Tony Parsons's most-circulated book and the cleanest single statement of the radical-non-dual position — that there is no individual, no journey, no practice, no awakening for anyone, because the very subject all of those would belong to is itself the illusion. The book is unusual in its complete refusal of method, gradualism or accommodation.
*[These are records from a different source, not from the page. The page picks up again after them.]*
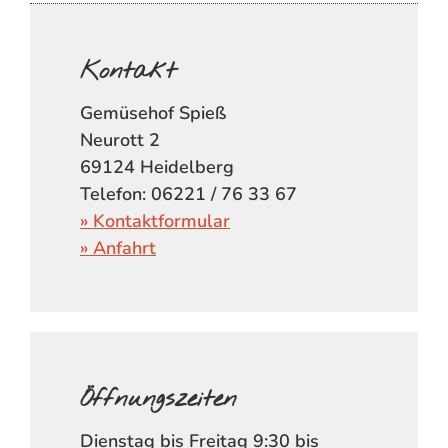
Kontakt
Gemüsehof Spieß
Neurott 2
69124 Heidelberg
Telefon: 06221 / 76 33 67
» Kontaktformular
» Anfahrt
Öffnungszeiten
Dienstag bis Freitag 9:30 bis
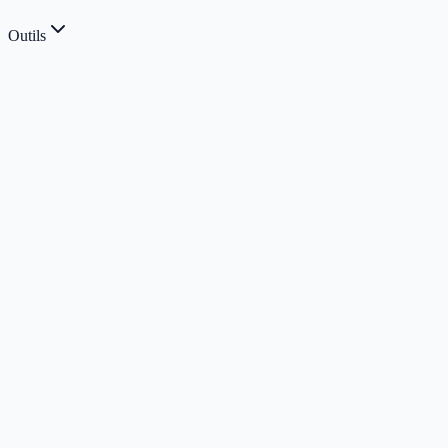
Outils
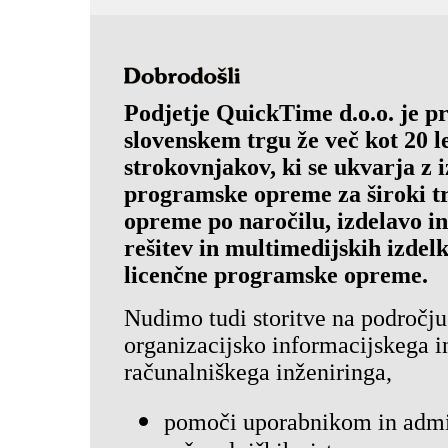
Podjetje QuickTime d.o.o. je pr
slovenskem trgu že več kot 20 l
strokovnjakov, ki se ukvarja z 
programske opreme za široki t
opreme po naročilu, izdelavo i
rešitev in multimedijskih izdel
licenčne programske opreme.
Nudimo tudi storitve na področju
organizacijsko informacijskega i
računalniškega inženiringa,
pomoči uporabnikom in admi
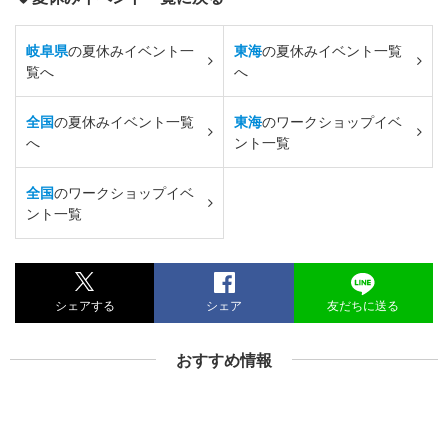
岐阜県
の夏休みイベント一
東海
の夏休みイベント一覧
覧へ
へ
全国
の夏休みイベント一覧
東海
のワークショップイベ
へ
ント一覧
全国
のワークショップイベ
ント一覧
シェアする
シェア
友だちに送る
おすすめ情報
Inside the contemporary non-dual scene Parsons occupies a deliberately incompatible position with the more conventional teachings of Tolle, Mooji and Spira — his message is that those teachings, however effective, presuppose the very seeker their methods claim to serve. The 'no-method' camp (Parsons, Jim Newman, Richard Sylvester, Nathan Gill) traces lineage to him as much as to anyone.
First lines
There is only Source appearing.
Reception
Inside the contemporary non-dual scene Parsons occupies a deliberately incompatible position with the more conventional teachings of Tolle, Mooji and Spira — his message is that those teachings, however effective, presuppose the very seeker their methods claim to serve. The 'no-method' camp (Parsons, Jim Newman, Richard Sylvester, Nathan Gill) traces lineage to him as much as to anyone. Critics inside traditional Advaita argue the position is incoherent (the teacher who speaks must presuppose a listener); Parsons's reply is that the apparent incoherence is the point. Modest commercial reach, disproportionate intra-scene influence.
Frequently asked
What is As It Is about?
It presents the radical non-dual position: there is no individual, no journey, no path, and no awakening for anyone, because the subject all of those would belong to is itself the illusion. Parsons refuses method, gradualism, and accommodation entirely.
Who is Tony Parsons?
Tony Parsons is a British non-duality teacher born in London in 1933. Since 1996 he has met publicly with students, presenting what he calls the Open Secret — that liberation is not a state to be attained but the ever-present nature of what already is.
How does Parsons differ from other non-duality teachers like Tolle or Spira?
Unlike Tolle, Mooji, or Spira — whose teachings presuppose a seeker capable of practice — Parsons asserts that the very concept of a seeker, a practice, or a path is itself the illusion. There is nothing to do and no one to do it. Critics call the position incoherent; Parsons holds that the apparent incoherence is the point.